Sans-abri : "Ce qui n'est pas rendu visible médiatiquement n'existe pas"
La rédaction - - (In)visibilités - 23 commentaires
"Bombe sociale", "crise inédite", "bombe du logement à retardement" : dans les médias, les superlatifs ne manquent pas. Tout autant de formules chocs, dans la bouche des associations et des journalistes, censées alerter les pouvoirs publics sur la situation du mal logement et du sans-abrisme en France. En face, un gouvernement ou plutôt, un mur, qui n'entend rien et choisit de répéter ses éléments de langage sans jamais répondre aux inquiétudes des collectifs et des personnes concernées.
Qu'est-ce que ces interpellations disent de la manière de mettre ce sujet à l'agenda médiatique et politique ? Comment faire pour transformer une sonnette d'alarme en politique publique sérieuse sur le logement ? Bref, comment se faire entendre une bonne fois pour toutes ? Quatre invités sur ce plateau pour répondre à nos questions : Christophe Robert, délégué général de la Fondation Abbé Pierre, Edouard Gardella, sociologue au Laboratoire interdisciplinaire d’études sur les réflexivités, chargé de recherches au CNRS, spécialiste de la politique sociale destinée aux personnes sans abris en France ; Sophie Follioley, enseignante à l’école primaire Felix Faure, dans le 15ème arrondissement de Paris et membre du collectif Jamais sans toit ; Guillemette Soucachet, coordinatrice de la mission "Pas de santé sans toit" à Médecin du monde.
"Des élèves de 4 à 10 ans dorment dans le métro ou sous un pont"
Sophie Follioley est enseignante d'une école du 15ème arrondissement de Paris, un des plus quartiers les plus riches de France en 2022 selon l'Observatoire des inégalités. Avec des collègues et plusieurs parents, elle se mobilise pour venir en aide à des élèves sans domicile des écoles de leur quartier. "Ce sont des enfants de la maternelle, de 4 ans à 10 ans en CM2 . Ils dorment dans le métro, sous un pont, dans des halls d'accueil d'hôpitaux. Certains ont trouvé des solutions d'hébergement d'urgence, en banlieue très lointaine, à plus d'une heure de transport mais c'est très provisoire : à la fin du mois ce sera terminé. On voudrait un centre d'hébergement d'urgence dans le 15ème arrondissement, près de leur école."

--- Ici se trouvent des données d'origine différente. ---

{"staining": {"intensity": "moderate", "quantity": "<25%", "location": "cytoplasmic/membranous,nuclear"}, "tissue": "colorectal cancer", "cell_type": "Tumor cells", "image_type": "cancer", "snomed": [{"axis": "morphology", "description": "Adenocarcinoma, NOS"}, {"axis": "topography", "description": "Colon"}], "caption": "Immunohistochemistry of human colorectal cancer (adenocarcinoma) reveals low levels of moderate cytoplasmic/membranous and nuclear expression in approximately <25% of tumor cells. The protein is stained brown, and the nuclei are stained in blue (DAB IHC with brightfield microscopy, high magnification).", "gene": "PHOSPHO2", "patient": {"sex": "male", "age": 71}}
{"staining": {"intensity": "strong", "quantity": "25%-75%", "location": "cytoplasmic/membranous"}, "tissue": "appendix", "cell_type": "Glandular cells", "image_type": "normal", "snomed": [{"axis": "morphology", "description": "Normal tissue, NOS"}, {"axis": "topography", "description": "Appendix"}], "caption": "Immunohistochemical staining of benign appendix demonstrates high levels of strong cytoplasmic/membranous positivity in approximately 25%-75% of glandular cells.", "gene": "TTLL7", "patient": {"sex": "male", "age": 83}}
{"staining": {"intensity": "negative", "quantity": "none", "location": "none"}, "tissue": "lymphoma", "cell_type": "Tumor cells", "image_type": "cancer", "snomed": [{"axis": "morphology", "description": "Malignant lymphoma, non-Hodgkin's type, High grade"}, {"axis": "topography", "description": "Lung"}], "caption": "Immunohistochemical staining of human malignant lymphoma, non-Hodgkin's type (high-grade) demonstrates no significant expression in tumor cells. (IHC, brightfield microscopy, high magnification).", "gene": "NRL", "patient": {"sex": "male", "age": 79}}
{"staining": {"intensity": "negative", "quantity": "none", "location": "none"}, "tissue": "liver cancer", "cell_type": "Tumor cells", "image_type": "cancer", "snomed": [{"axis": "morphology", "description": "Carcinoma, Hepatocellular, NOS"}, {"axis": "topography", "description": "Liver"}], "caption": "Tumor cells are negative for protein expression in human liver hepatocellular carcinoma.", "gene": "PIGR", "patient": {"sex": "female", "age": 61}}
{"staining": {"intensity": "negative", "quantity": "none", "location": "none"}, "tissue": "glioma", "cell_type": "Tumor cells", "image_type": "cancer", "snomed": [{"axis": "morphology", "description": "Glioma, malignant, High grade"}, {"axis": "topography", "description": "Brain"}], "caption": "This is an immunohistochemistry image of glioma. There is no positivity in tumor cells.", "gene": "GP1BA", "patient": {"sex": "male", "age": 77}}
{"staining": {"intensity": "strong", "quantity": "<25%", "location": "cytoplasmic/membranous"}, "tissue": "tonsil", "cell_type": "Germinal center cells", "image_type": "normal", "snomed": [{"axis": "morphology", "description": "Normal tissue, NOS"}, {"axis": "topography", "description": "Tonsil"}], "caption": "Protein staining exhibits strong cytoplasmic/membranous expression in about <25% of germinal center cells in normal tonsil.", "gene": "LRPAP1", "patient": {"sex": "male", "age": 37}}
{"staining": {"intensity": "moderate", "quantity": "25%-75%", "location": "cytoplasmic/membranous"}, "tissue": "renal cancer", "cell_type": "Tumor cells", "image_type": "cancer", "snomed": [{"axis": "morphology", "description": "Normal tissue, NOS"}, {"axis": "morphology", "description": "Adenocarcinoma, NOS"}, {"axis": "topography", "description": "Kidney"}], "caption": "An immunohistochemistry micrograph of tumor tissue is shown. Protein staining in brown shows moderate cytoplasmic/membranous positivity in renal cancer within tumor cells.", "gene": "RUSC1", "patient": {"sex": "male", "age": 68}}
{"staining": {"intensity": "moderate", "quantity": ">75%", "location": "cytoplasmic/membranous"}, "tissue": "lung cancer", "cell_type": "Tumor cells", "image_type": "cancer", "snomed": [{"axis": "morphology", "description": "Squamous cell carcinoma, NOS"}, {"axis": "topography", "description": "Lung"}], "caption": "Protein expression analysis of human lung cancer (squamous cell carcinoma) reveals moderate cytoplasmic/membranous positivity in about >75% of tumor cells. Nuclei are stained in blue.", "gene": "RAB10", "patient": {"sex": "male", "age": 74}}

"Tous les 115 hiérarchisent les appels"
Pour trouver un hébergement d'urgence, les personnes sans abri doivent appeler le 115. Ce sont ces appels au 115 non pourvus qui permettent d'estimer le chiffre des personnes à la rue, explique Christophe Robert : "C'est le seul thermomètre que nous ayons. Ce sont donc les gens qui appellent le 115 et à qui on dit : «Désolé, il n'y a pas de place» car le secteur est engorgé. En novembre, ils étaient 8000 dont dont 3 000 enfants. [...] Ce que nous observons c'est que partout sur les territoires, entre la moitié et les deux tiers des personnes n'appellent même plus le 115 ! Comme il n'y a pas assez de la place, tous les 115 hiérarchisent les appels. [...] Le dernier servi de cette histoire ce sont les hommes seuls qui finissent par ne plus appeler."
Députés passant la nuit auprès des sans-abri : "toutes les mobilisations sont bonnes"
Pour alerter sur la situation des sans-abri, plusieurs députés de la Nupes, dont Mathilde Panot, Sandrine Rousseau et William Martinet ont décidé d'aller passer une nuit sous une tente avec les sans-abri, filmés par le Média. Une action, menée le soir de la conférence de presse d'Emmanuel Macron pour attirer les caméras, critiquée notamment par l'éditorialiste politique Alba Ventura sur RTL : "Dormir dans la rue, ce n'est pas un jeu". Pour le délégué général de la Fondation Abbé Pierre au contraire, "le sujet est tellement grave qu'il faut faire feu de tout bois et toutes les mobilisations sont bonnes. [...] Chacun fait ce qu'il veut. C'est quoi le sujet ? Est-ce que ce sont les personnes à la rue ou la manière de faire des députés ? Moi, je ne juge pas cette manière de faire".
Pour aller plus loin
- Edouard Gardella, "La solidarité individualiste, l'assistance moderne aux sans-abri et ses pathologies", Economica, mars 2023.
- Le 28ème rapport annuel sur le mal-logement en France, Fondation Abbé Pierre, 31 janvier 2023.
- "Mortalité des personnes sans domicile en 2022 : dénombrer et décrire", par le collectif Morts de la rue, novembre 2023.